Top of SOURCE DATA

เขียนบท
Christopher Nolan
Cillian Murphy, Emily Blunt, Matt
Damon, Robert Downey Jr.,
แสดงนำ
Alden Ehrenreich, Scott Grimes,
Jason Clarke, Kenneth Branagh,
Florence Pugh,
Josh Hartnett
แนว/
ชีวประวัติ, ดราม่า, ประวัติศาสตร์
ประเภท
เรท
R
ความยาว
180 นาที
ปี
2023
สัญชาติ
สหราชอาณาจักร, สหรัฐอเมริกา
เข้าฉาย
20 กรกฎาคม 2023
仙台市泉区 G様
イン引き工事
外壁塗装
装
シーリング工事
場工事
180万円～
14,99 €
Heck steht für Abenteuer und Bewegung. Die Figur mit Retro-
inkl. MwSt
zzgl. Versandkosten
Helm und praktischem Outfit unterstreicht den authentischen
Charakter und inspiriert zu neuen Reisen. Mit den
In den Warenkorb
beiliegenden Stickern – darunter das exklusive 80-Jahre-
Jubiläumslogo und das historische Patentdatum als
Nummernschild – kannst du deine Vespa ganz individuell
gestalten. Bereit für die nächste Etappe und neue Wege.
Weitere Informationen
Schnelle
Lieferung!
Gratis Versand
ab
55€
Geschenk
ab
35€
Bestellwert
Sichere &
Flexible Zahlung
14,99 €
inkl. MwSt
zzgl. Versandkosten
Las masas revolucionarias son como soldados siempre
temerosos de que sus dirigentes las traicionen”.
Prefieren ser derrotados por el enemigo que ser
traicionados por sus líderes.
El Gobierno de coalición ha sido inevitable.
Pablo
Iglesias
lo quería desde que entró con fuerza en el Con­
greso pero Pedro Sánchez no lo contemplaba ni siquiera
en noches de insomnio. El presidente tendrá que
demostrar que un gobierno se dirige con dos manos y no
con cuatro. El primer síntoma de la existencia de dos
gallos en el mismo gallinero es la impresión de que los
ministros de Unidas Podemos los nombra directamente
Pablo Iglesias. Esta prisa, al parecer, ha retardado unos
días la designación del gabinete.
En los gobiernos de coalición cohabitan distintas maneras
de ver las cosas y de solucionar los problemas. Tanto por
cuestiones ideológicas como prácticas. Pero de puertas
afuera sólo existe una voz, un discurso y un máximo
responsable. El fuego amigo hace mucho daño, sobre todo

Bottom of SOURCE DATA

EXERCISE
Only the lines from the one containing "ministros de Unidas" through the end of the material should be copied, exactly as they stand; please keep both ends.

EXPECTED ANSWER
ministros de Unidas Podemos los nombra directamente
Pablo Iglesias. Esta prisa, al parecer, ha retardado unos
días la designación del gabinete.
En los gobiernos de coalición cohabitan distintas maneras
de ver las cosas y de solucionar los problemas. Tanto por
cuestiones ideológicas como prácticas. Pero de puertas
afuera sólo existe una voz, un discurso y un máximo
responsable. El fuego amigo hace mucho daño, sobre todo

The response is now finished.